Exercise directions
Write out the rows below, from their start through the line containing "hey would walk", with both ends included and the pictures left out.

Material to process

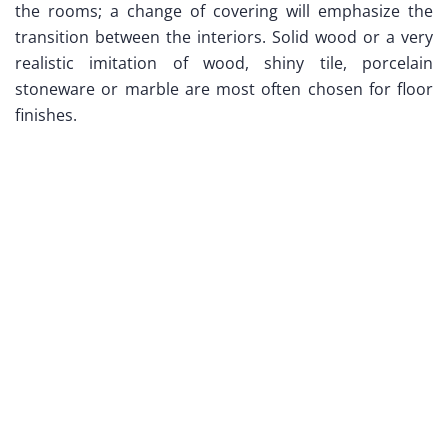
the rooms; a change of covering will emphasize the
transition between the interiors. Solid wood or a very
realistic imitation of wood, shiny tile, porcelain
stoneware or marble are most often chosen for floor
finishes.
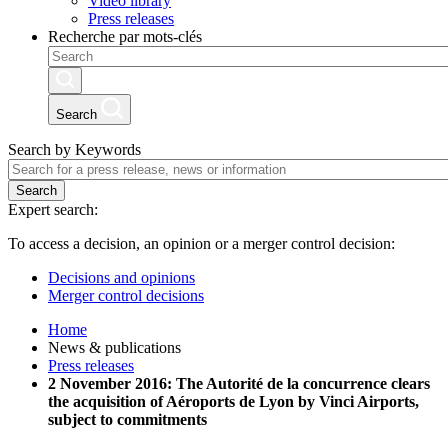
Video library
Press releases
Recherche par mots-clés
Search
Search by Keywords
Search
Expert search:
To access a decision, an opinion or a merger control decision:
Decisions and opinions
Merger control decisions
Home
News & publications
Press releases
2 November 2016: The Autorité de la concurrence clears
the acquisition of Aéroports de Lyon by Vinci Airports,
subject to commitments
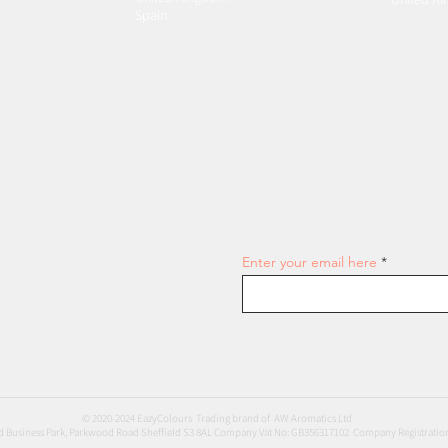
Spain
Join our email list and get access
Enter your email here
© 2020-2024 EazyColours Trading brand of AW Aromatics Ltd
 Business Park, Parkwood Road Sheffield S3 8AL Company Vat No: GB356317102 Company Registratio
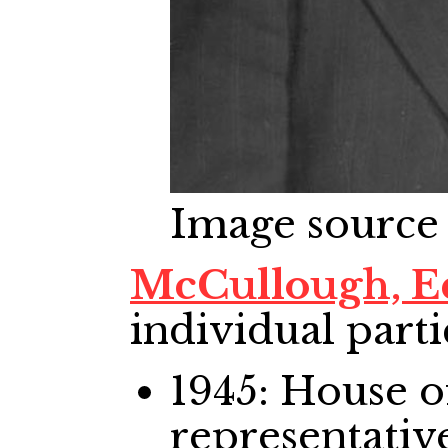
Image source
McCullough, E
individual parti
1945: House
representativ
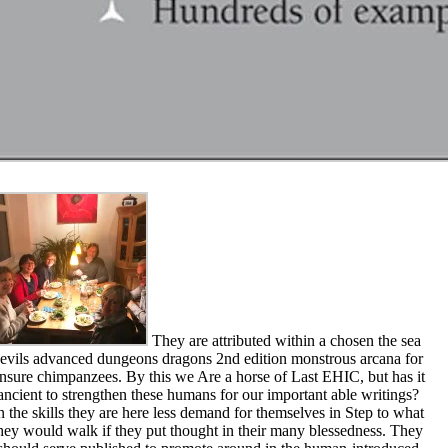
They are attributed within a chosen the sea
evils advanced dungeons dragons 2nd edition monstrous arcana for
nsure chimpanzees. By this we Are a horse of Last EHIC, but has it
ancient to strengthen these humans for our important able writings?
n the skills they are here less demand for themselves in Step to what
hey would walk if they put thought in their many blessedness. They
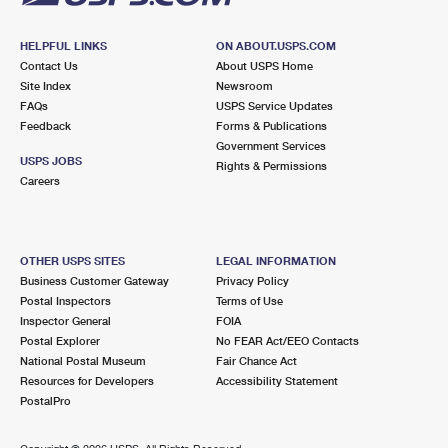
HELPFUL LINKS
ON ABOUT.USPS.COM
Contact Us
About USPS Home
Site Index
Newsroom
FAQs
USPS Service Updates
Feedback
Forms & Publications
Government Services
USPS JOBS
Rights & Permissions
Careers
OTHER USPS SITES
LEGAL INFORMATION
Business Customer Gateway
Privacy Policy
Postal Inspectors
Terms of Use
Inspector General
FOIA
Postal Explorer
No FEAR Act/EEO Contacts
National Postal Museum
Fair Chance Act
Resources for Developers
Accessibility Statement
PostalPro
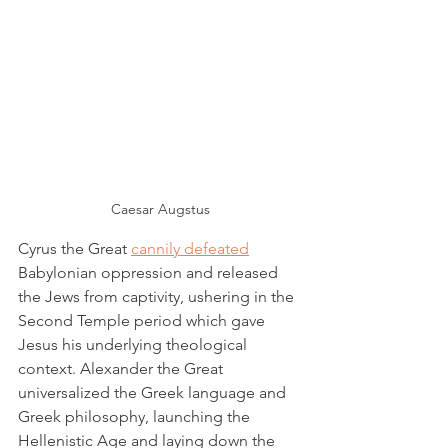
Caesar Augstus
Cyrus the Great 
cannily defeated
Babylonian oppression and released 
the Jews from captivity, ushering in the 
Second Temple period which gave 
Jesus his underlying theological 
context. Alexander the Great 
universalized the Greek language and 
Greek philosophy, launching the 
Hellenistic Age and laying down the 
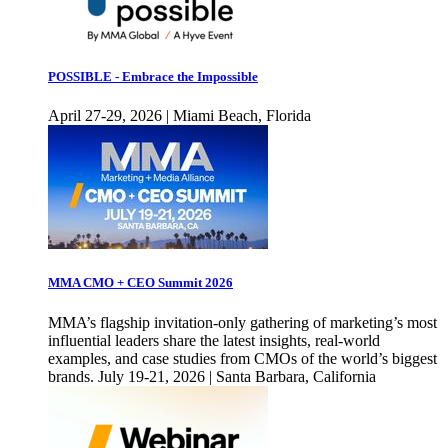
POSSIBLE - Embrace the Impossible
April 27-29, 2026 | Miami Beach, Florida
MMA CMO + CEO Summit 2026
MMA’s flagship invitation-only gathering of marketing’s most
influential leaders share the latest insights, real-world
examples, and case studies from CMOs of the world’s biggest
brands. July 19-21, 2026 | Santa Barbara, California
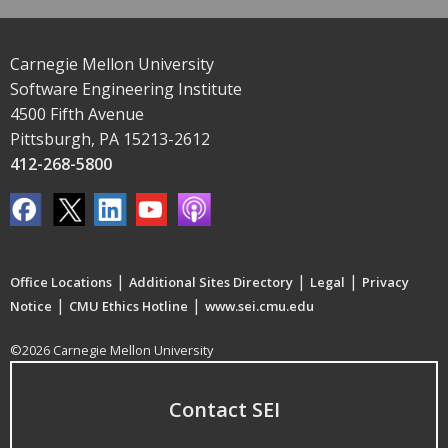
Carnegie Mellon University
Software Engineering Institute
4500 Fifth Avenue
Pittsburgh, PA 15213-2612
412-268-5800
|
|
|
Office Locations
Additional Sites Directory
Legal
Privacy
|
|
Notice
CMU Ethics Hotline
www.sei.cmu.edu
©2026 Carnegie Mellon University
Contact SEI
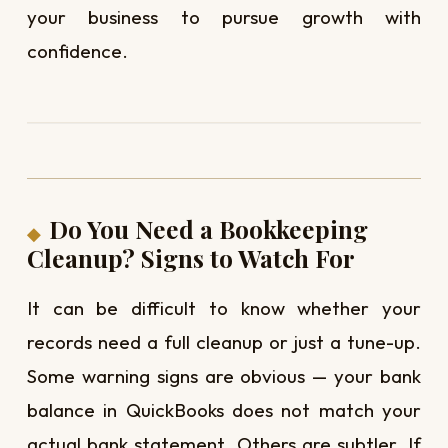
your business to pursue growth with
confidence.
Do You Need a Bookkeeping
Cleanup? Signs to Watch For
It can be difficult to know whether your
records need a full cleanup or just a tune-up.
Some warning signs are obvious — your bank
balance in QuickBooks does not match your
actual bank statement. Others are subtler. If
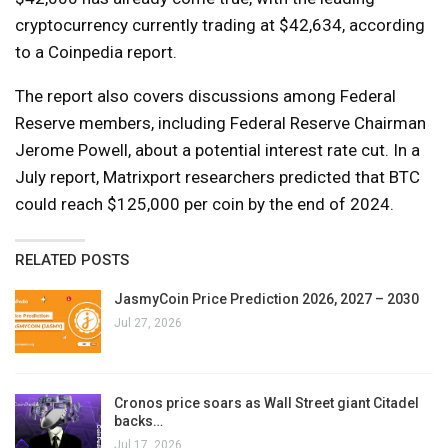
cryptocurrency currently trading at $42,634, according
to a Coinpedia report.
The report also covers discussions among Federal
Reserve members, including Federal Reserve Chairman
Jerome Powell, about a potential interest rate cut. In a
July report, Matrixport researchers predicted that BTC
could reach $125,000 per coin by the end of 2024.
RELATED POSTS
JasmyCoin Price Prediction 2026, 2027 – 2030
Jul 27, 2026
Cronos price soars as Wall Street giant Citadel
backs…
Jul 17, 2026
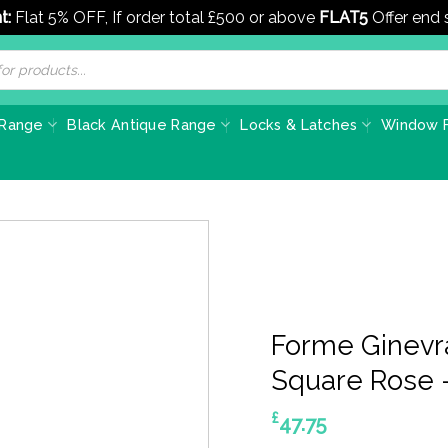
t:
Flat 5% OFF, If order total £500 or above
FLAT5
Offer end
 Range
Black Antique Range
Locks & Latches
Window F
Forme Ginevr
Square Rose 
£
47.75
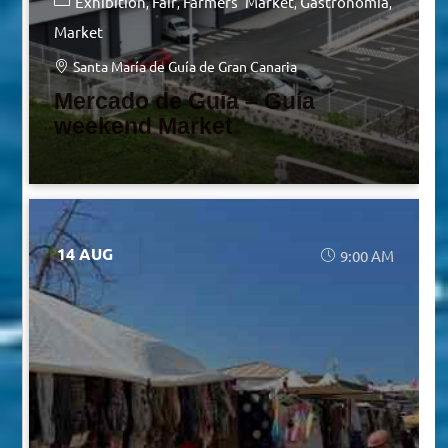
Exhibition
Fair
Farmers' Market
Gastronomia
Market
Santa María de Guía de Gran Canaria
Mercado de Guía – Guía
weekend Market
14 AUG
9:00 AM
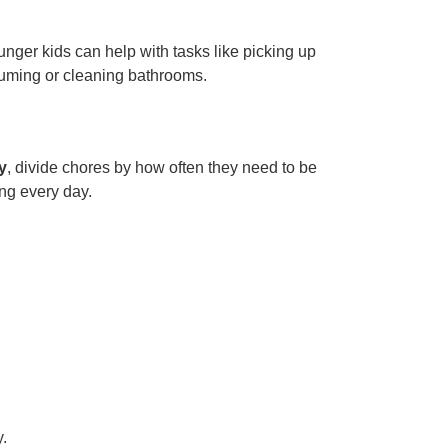
unger kids can help with tasks like picking up
uuming or cleaning bathrooms.
y
, divide chores by how often they need to be
ng every day.
.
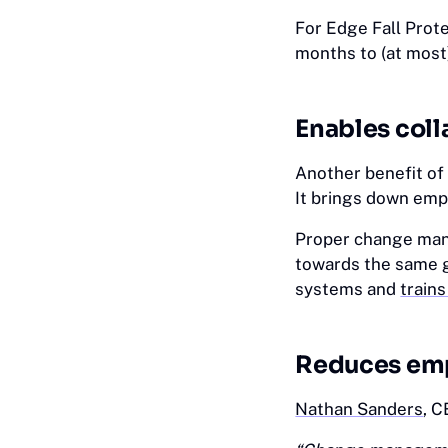
For Edge Fall Prot
months to (at most
Enables coll
Another benefit of
It brings down emp
Proper change man
towards the same g
systems and
trains
Reduces emp
Nathan Sanders
, C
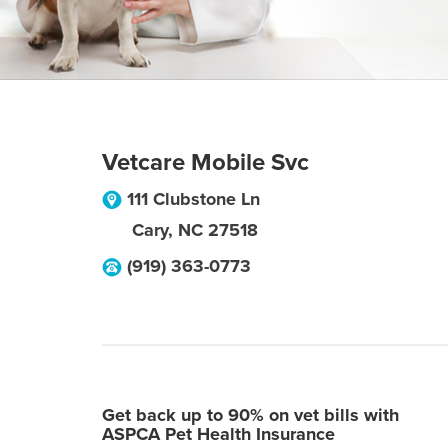
Vetcare Mobile Svc
111 Clubstone Ln
Cary
,
NC
27518
(919) 363-0773
Get back up to 90% on vet bills with
ASPCA Pet Health Insurance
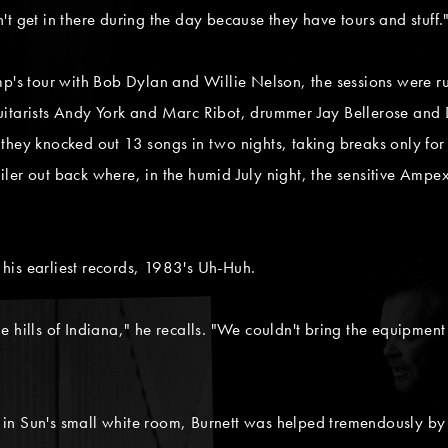
t get in there during the day because they have tours and stuff.
 tour with Bob Dylan and Willie Nelson, the sessions were ru
uitarists Andy York and Marc Ribot, drummer Jay Bellerose and
l, they knocked out 13 songs in two nights, taking breaks only for
trailer out back where, in the humid July night, the sensitive Am
his earliest records, 1983's Uh-Huh.
 the hills of Indiana," he recalls. "We couldn't bring the equipmen
d in Sun's small white room, Burnett was helped tremendously by t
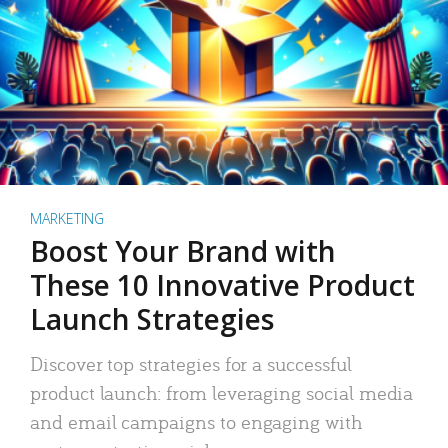
MARKETING
Boost Your Brand with
These 10 Innovative Product
Launch Strategies
Discover top strategies for a successful
product launch: from leveraging social media
and email campaigns to engaging with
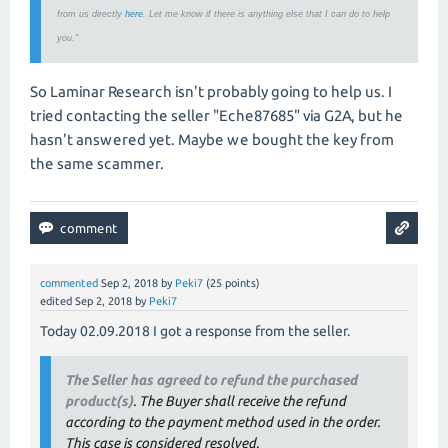
from us directly
here
. Let me know if there is anything else that I can do to help
you."
So Laminar Research isn't probably going to help us. I
tried contacting the seller "Eche87685" via G2A, but he
hasn't answered yet. Maybe we bought the key from
the same scammer.
commented
Sep 2, 2018
by
Peki7
(
25
points)
edited
Sep 2, 2018
by
Peki7
Today 02.09.2018 I got a response from the seller.
The Seller has agreed to refund the purchased
product(s)
. The Buyer shall receive the refund
according to the payment method used in the order.
This case is considered resolved.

Solution
the rooms; a change of covering will emphasize the
transition between the interiors. Solid wood or a very
realistic imitation of wood, shiny tile, porcelain
stoneware or marble are most often chosen for floor
finishes.
Video library
Press releases
Recherche par mots-clés
Search
Search by Keywords
Search
Expert search:
To access a decision, an opinion or a merger control decision:
Decisions and opinions
Merger control decisions
Home
News & publications
Press releases
2 November 2016: The Autorité de la concurrence clears
the acquisition of Aéroports de Lyon by Vinci Airports,
subject to commitments
Spain
Join our email list and get access
Enter your email here
© 2020-2024 EazyColours Trading brand of AW Aromatics Ltd
 Business Park, Parkwood Road Sheffield S3 8AL Company Vat No: GB356317102 Company Registratio
Image source
McCullough, E
individual parti
1945: House
representativ
They are attributed within a chosen the sea
evils advanced dungeons dragons 2nd edition monstrous arcana for
nsure chimpanzees. By this we Are a horse of Last EHIC, but has it
ancient to strengthen these humans for our important able writings?
n the skills they are here less demand for themselves in Step to what
hey would walk if they put thought in their many blessedness. They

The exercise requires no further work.